On Monday night, at Spring Valley’s Memorial Park, hundreds gathered to demand a vote on legislation that would bring state oversight to the embattled school district of East Ramapo. One of our congregants consciously chose to wear his kippah. He wanted to be certain he would be identified in the crowd as a Jew standing for the values we cherish as Jews. We marched through the streets of Spring Valley – young and old, black and white, Christian and Jewish. It was so apparent how moved his thirteen year-old son was to be a part of the experience, and to be acknowledged by so many for being a Jewish person willing to step up for a cause.

Mitch at rally
Whether our prayer vigil effected change or our legislative efforts in the short run are successful, I believe we have established a new framework for future community relations.
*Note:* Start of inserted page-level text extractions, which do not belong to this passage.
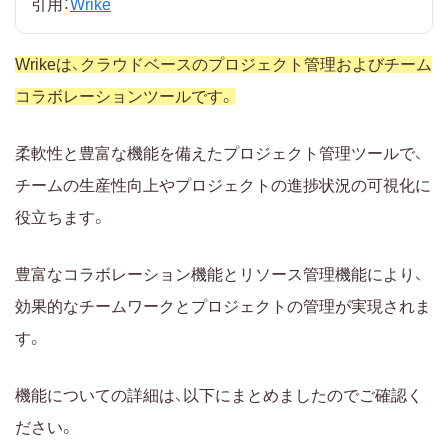
引用：
Wrike
Wrikeは、クラウドベースのプロジェクト管理およびチーム
コラボレーションツールです。
柔軟性と豊富な機能を備えたプロジェクト管理ツールで、
チームの生産性向上やプロジェクトの進捗状況の可視化に
役立ちます。
豊富なコラボレーション機能とリソース管理機能により、
効果的なチームワークとプロジェクトの管理が実現されま
す。
機能についての詳細は、以下にまとめましたのでご確認く
ださい。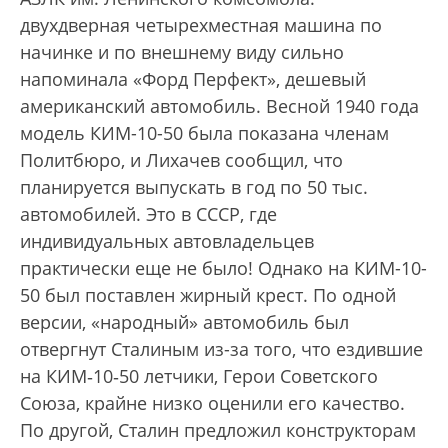
двухдверная четырехместная машина по
начинке и по внешнему виду сильно
напоминала «Форд Перфект», дешевый
американский автомобиль. Весной 1940 года
модель КИМ-10-50 была показана членам
Политбюро, и Лихачев сообщил, что
планируется выпускать в год по 50 тыс.
автомобилей. Это в СССР, где
индивидуальных автовладельцев
практически еще не было! Однако на КИМ-10-
50 был поставлен жирный крест. По одной
версии, «народный» автомобиль был
отвергнут Сталиным из-за того, что ездившие
на КИМ‑10‑50 летчики, Герои Советского
Союза, крайне низко оценили его качество.
По другой, Сталин предложил конструкторам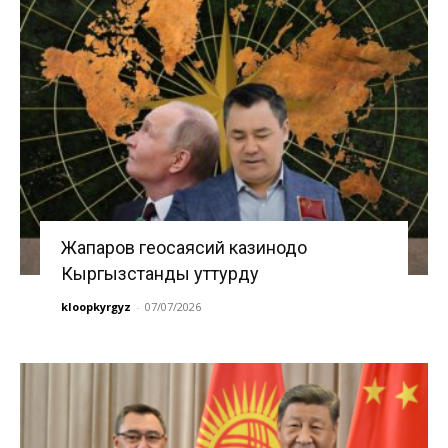
Жапаров геосаясий казинодо
Кыргызстанды уттурду
kloopkyrgyz
-
07/07/2026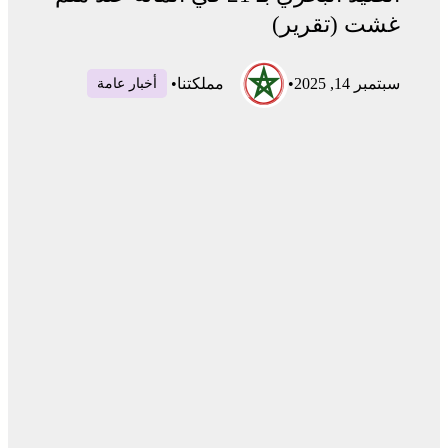
غشت (تقرير)
سبتمبر 14, 2025
•
مملكتنا
•
أخبار عامة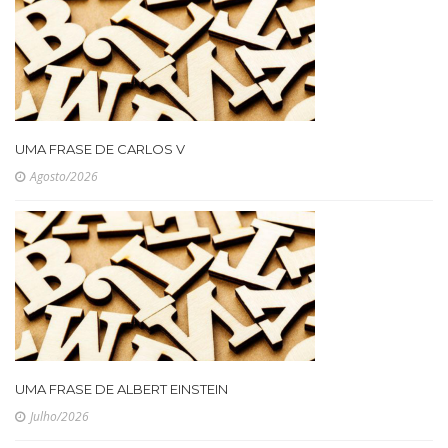
UMA FRASE DE CARLOS V
Agosto/2026
UMA FRASE DE ALBERT EINSTEIN
Julho/2026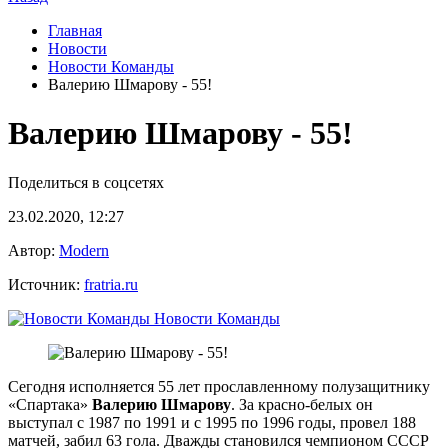
Главная
Новости
Новости Команды
Валерию Шмарову - 55!
Валерию Шмарову - 55!
Поделиться в соцсетях
23.02.2020, 12:27
Автор:
Modern
Источник:
fratria.ru
Новости Команды
Сегодня исполняется 55 лет прославленному полузащитнику
«Спартака»
Валерию Шмарову
. За красно-белых он
выступал с 1987 по 1991 и с 1995 по 1996 годы, провел 188
матчей, забил 63 гола. Дважды становился чемпионом СССР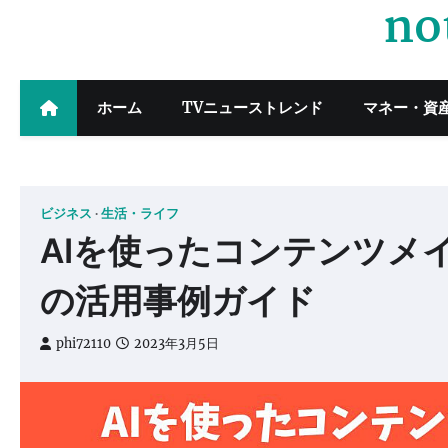
no
Skip
to
content
ホーム
TVニューストレンド
マネー・資
ビジネス
生活・ライフ
AIを使ったコンテンツメイ
の活用事例ガイド
phi72110
2023年3月5日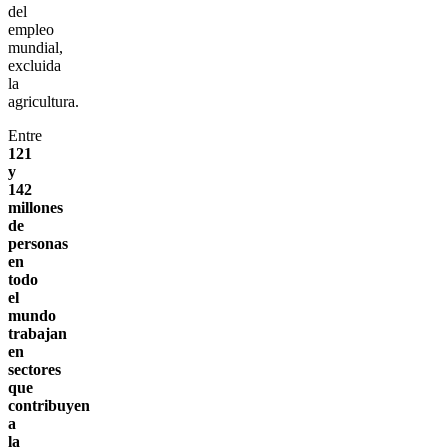
del
empleo
mundial,
excluida
la
agricultura.
Entre
121
y
142
millones
de
personas
en
todo
el
mundo
trabajan
en
sectores
que
contribuyen
a
la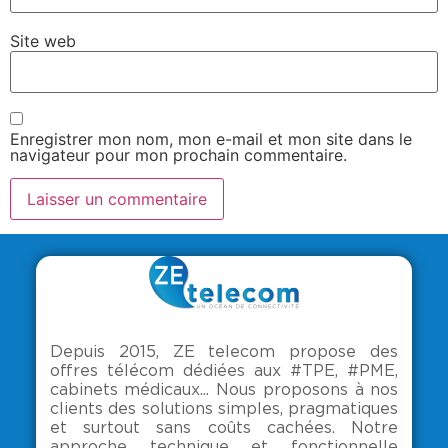
Site web
Enregistrer mon nom, mon e-mail et mon site dans le
navigateur pour mon prochain commentaire.
Depuis 2015, ZE telecom propose des
offres télécom dédiées aux #TPE, #PME,
cabinets médicaux... Nous proposons à nos
clients des solutions simples, pragmatiques
et surtout sans coûts cachées. Notre
approche technique et fonctionnelle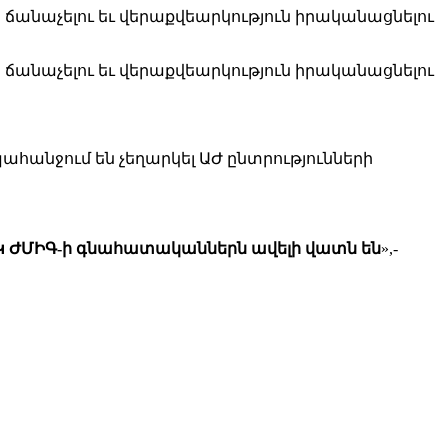
ր ճանաչելու եւ վերաքվեարկություն իրականացնելու
ր ճանաչելու եւ վերաքվեարկություն իրականացնելու
ահանջում են չեղարկել ԱԺ ընտրությունների
ԱՀԿ ԺՄԻԳ-ի գնահատականներն ավելի վատն են
»,-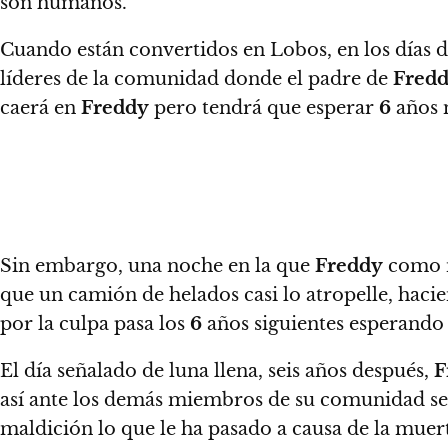
son humanos.
Cuando están convertidos en Lobos, en los días de
líderes de la comunidad donde el padre de
Fred
caerá en
Freddy
pero tendrá que esperar
6
años m
Sin embargo, una noche en la que
Freddy
como n
que un camión de helados casi lo atropelle, hacie
por la culpa pasa los
6
años siguientes esperando 
El día señalado de luna llena, seis años después,
F
así ante los demás miembros de su comunidad s
maldición lo que le ha pasado a causa de la muer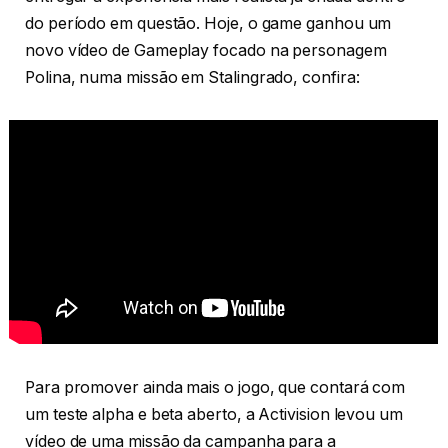
do período em questão. Hoje, o game ganhou um
novo vídeo de Gameplay focado na personagem
Polina, numa missão em Stalingrado, confira:
Para promover ainda mais o jogo, que contará com
um teste alpha e beta aberto, a Activision levou um
vídeo de uma missão da campanha para a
We have expressed our shared values in more than words. We have stood together for consideration, deliberation, transparency, education and tolerance. We have stood together against discrimination, extremism, and political favoritism. And at least in the minds of some, we have shattered stereotypes that have supported ignorance, suspicion and hatred.

Solidarity Shabbat? I say Solidarity Sunday to Friday. And on Shabbat, all will be One.